Today I attended this festival at the Fairgrounds in Raleigh. Although the festival was held in one of the smallest buildings (the round Holheiser building), it was packed full of culture and Scandinavians! Of course, my main reason for going was the food, but there was also music, dancing and holiday shopping.
There were only a few options for lunch, so I had gravlax and peasoup. I’ve included a photo of the menu because I thought it was pretty funny that the meatballs were provided by IKEA! With all the other homemade stuff around, certainly meatballs didn’t need to be outsourced…?
The peasoup was very much like any split pea soup I’ve had, with a little bit of ham. Gravlax is very much like any smoked salmon or lox, but served on a piece of flatbread with a mustard/dill sauce which was a really nice complement to the fish. I enjoyed it and will definitely want gravlax to be a part of any smorgasbord I might decide to serve in the future.
In the food seating area I looked around for a likely cook, and spotted a woman sitting with her elderly mother, animatedly talking and obviously enjoying their food. So I approached and inquired, “do you folks happen to know anything about Scandinavian cooking?”. I was greeted with big grins and nods, so I sat down and introduced myself. The elderly woman said to call her Granny Ruth, she is a 90-year old first generation Swedish-American. Granny Ruth had been married to a Norwegian, so she knows something about both cultures and their cuisine. She and her daughter drive over from Greensboro every year for this festival.

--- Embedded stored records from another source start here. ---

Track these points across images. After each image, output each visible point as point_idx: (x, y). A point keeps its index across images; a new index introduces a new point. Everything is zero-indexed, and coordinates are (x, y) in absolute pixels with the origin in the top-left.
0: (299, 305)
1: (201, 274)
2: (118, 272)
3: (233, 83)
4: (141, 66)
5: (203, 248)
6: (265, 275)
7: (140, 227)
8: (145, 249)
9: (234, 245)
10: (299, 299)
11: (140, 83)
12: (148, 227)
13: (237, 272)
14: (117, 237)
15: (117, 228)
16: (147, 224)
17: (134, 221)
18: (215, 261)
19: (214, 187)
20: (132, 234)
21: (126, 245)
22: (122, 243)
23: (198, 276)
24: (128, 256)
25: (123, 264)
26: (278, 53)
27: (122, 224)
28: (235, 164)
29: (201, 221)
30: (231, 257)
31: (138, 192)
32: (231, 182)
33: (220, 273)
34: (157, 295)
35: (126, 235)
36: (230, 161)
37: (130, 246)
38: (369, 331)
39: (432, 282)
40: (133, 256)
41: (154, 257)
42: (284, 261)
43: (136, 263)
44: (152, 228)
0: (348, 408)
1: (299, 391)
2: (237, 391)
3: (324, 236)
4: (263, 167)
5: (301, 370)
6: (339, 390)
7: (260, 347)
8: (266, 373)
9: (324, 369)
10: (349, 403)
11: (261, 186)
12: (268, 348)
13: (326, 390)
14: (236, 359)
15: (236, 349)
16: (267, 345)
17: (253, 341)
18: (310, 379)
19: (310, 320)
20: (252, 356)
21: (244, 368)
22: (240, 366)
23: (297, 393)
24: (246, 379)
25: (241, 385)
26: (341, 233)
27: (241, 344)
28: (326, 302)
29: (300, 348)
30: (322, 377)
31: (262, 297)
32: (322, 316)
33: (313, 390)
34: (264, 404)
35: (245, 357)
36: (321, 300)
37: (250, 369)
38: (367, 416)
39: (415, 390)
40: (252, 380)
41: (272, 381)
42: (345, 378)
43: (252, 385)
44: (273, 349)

We had some fun talking about the various foods, and particularly how to cook the rice pudding which is an integral part of any family celebration.
My co-worker Julie has been telling me about the rice pudding for months. So even though I’m not usually a fan, I had to try it. It was very creamy and sweet, served cold (though some folks told me that it is usually served warm). They added a cherry topping. A couple of folks told me about a Swedish tradition to put one almond in the big bowl of rice pudding. Whoever gets the almond in their serving will be the next to marry. I tried asking what happens if the person is already married, but no one has been able to answer that.

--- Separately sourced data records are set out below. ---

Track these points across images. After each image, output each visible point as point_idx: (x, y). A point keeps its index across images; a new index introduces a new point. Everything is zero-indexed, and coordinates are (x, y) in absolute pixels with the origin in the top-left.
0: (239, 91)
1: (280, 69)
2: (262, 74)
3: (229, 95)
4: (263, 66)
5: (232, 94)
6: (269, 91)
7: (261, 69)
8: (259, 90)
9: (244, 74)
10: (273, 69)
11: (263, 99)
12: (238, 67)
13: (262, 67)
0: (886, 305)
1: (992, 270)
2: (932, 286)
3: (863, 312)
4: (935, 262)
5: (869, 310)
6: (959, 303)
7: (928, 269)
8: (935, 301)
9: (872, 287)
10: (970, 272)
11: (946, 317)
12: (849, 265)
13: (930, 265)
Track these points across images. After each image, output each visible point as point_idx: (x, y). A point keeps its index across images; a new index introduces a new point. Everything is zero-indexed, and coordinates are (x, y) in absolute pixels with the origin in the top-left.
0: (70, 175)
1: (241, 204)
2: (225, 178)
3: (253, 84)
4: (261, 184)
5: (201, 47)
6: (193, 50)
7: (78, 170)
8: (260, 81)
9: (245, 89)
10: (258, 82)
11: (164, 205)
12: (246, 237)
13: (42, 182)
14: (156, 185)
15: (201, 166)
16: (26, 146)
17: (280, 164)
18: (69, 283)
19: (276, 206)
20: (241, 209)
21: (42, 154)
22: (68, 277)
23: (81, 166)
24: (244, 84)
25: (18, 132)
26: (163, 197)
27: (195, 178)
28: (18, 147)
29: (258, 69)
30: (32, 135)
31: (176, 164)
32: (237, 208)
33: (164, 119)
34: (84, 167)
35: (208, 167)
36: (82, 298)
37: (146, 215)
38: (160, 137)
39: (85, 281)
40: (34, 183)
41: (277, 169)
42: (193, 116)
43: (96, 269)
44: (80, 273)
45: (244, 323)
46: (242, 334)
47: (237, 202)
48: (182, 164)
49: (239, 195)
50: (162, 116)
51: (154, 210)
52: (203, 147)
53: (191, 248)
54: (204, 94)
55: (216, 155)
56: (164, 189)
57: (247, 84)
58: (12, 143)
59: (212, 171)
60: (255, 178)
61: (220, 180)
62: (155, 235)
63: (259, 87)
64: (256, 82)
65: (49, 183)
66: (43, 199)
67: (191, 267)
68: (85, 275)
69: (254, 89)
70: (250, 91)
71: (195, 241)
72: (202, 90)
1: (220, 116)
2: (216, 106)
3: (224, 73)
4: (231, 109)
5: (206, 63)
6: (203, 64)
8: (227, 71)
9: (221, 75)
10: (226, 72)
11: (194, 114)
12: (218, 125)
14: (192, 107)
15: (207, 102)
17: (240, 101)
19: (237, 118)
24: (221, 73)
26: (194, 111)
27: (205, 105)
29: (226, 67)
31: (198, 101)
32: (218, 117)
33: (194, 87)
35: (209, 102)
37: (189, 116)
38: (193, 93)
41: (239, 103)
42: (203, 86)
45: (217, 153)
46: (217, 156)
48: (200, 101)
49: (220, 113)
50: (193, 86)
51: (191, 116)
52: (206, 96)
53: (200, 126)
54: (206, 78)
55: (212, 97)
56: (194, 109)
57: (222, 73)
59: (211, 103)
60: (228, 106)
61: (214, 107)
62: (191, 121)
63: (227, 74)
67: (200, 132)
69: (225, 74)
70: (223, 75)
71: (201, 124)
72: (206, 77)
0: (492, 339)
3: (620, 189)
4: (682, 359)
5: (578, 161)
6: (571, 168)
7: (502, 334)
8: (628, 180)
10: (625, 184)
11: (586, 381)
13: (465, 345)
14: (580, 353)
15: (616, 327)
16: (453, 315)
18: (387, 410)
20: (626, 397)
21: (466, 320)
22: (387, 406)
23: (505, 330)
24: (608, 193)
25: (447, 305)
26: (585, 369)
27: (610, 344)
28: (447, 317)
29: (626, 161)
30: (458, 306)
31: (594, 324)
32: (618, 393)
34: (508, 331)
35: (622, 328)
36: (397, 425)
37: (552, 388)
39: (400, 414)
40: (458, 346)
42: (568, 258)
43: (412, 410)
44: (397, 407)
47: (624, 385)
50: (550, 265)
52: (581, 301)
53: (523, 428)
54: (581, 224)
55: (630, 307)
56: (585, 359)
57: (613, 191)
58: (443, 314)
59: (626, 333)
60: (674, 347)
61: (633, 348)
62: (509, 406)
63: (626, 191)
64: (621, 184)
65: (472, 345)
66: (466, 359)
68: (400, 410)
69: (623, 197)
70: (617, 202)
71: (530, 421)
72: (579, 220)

I also recognized a baked treat from the cookbooks I’ve been perusing. The St. Lucia saffron bun (Saffransbrod) can be shaped in many ways, but these were in a Christmas “S” shape. It’s made for St. Lucia’s Day (December 13), and one cookbook explains that a few leftover buns are saved after Christmas and crumbled to sow with the next year’s seeds, to help them grow well. It is a soft raisin bread, flavored lightly and made yellow by the addition of saffron.
So I had a good time, ate some good food, and met a few new people. With today’s input and a bunch of cookbooks and websites at my fingertips, I’m feeling better equipped to try my hand at Scandinavian cuisine this month!